The Milwaukee Journal Sentinel reports that the girls basketball team at Salam School, a traditional Islamic school associated with the Islamic Society of Milwaukee, is having a stunning year. “A lot of people think Muslim girls don’t know how to play,” Coach Kassidi Macak says with a chuckle. But at 6-1, the Salam Stars are proving they indeed have game.
The girls feel they are often under-estimated on the court, as their opponents take in their hijabs and modest athletic wear. And that’s okay by them. In a much anticipated match last week, according to the Sentinel, “the Stars blew the St. Francis Mariners out of the water, 69-38, a team known for its rapid-fire style of play. The Stars dominated the first half, 31-8, and the Mariners never had a chance, falling for the first time in the years-long rivalry between the teams.”

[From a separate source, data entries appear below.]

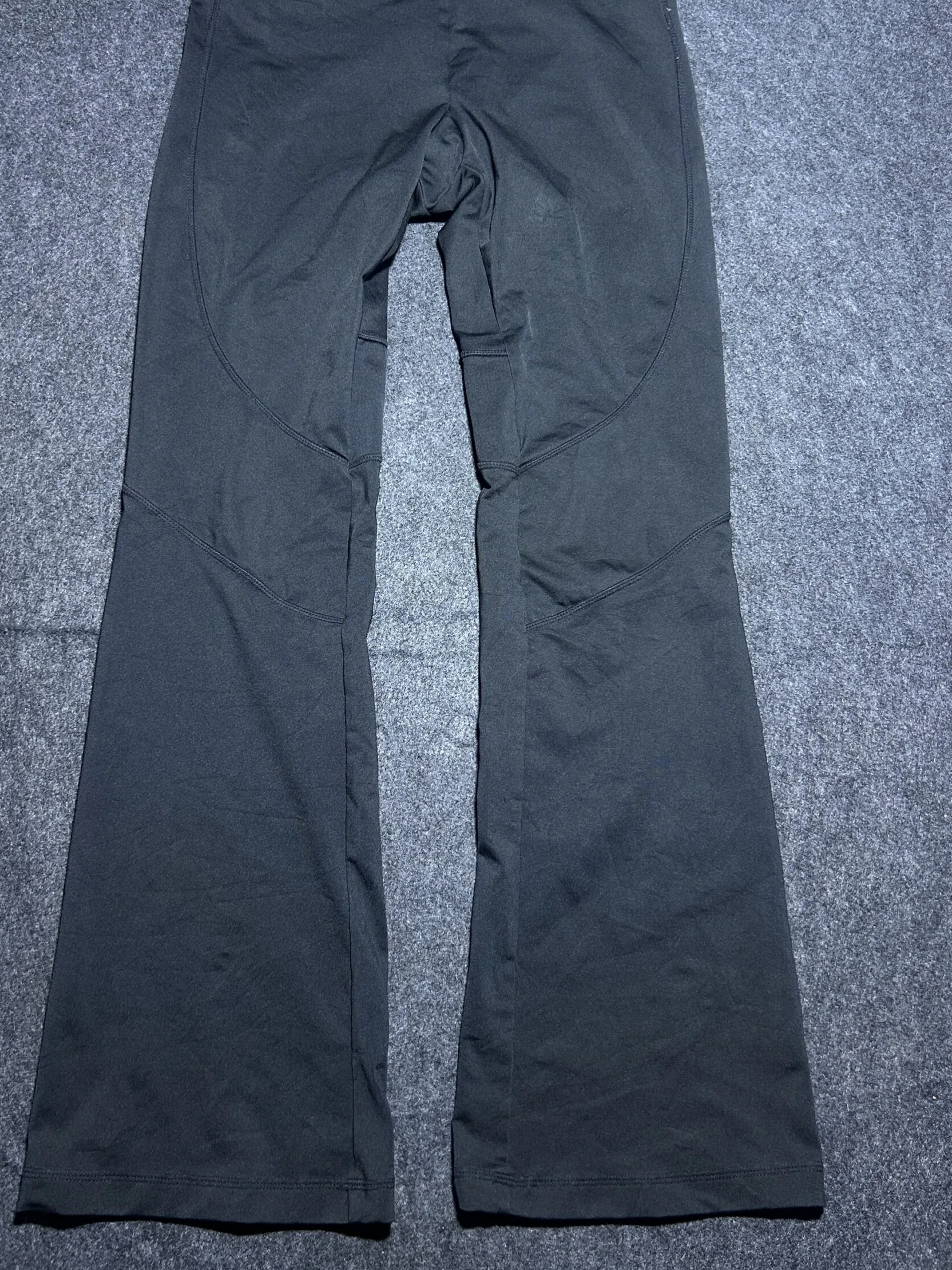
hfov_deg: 46.8
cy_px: 589
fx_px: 1100
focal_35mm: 30
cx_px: 461
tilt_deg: -56.1
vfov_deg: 59.9
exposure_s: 1/50
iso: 160
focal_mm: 5.7
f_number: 1.5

“It was such a great feeling to bring a W home. They’re a competitive team. And it was really hard. But this season, we came out strong,” says senior guard Rula Sarsour, who scored 12 points against the Mariners. “When we went to the locker room, we were screaming and very excited.”

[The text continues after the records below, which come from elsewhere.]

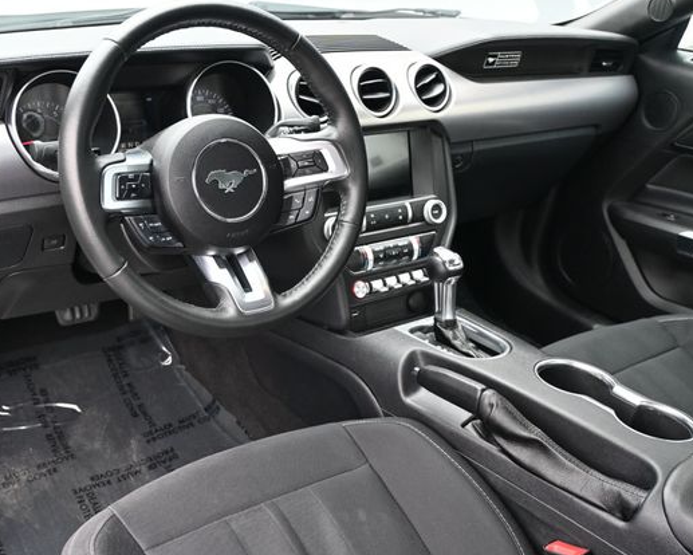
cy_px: 272
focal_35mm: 37
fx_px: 751
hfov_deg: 49.2
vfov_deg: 40.6
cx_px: 269
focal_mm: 21
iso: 400
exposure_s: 1/160
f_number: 4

Not all the lady Stars wear hijab. Some choose not to wear it outside of school but in classes, as well as athletics, the hijab is part of the school uniform. Of note, the school has received a waiver from the Wisconsin Interscholastic Athletic Association for girls to compete in the headscarf and modest wear.
For the most part, the girls’ families have been supportive though there have been some hitches. “My dad was kind of against it at first — it was more of a cultural thing than religious,” says senior center Nadira Ali, whose parents emigrated from Somalia before she was born. “I eventually convinced him that when you go to college, it’s more than just about grades. They’re interested in the leadership you bring to the table.”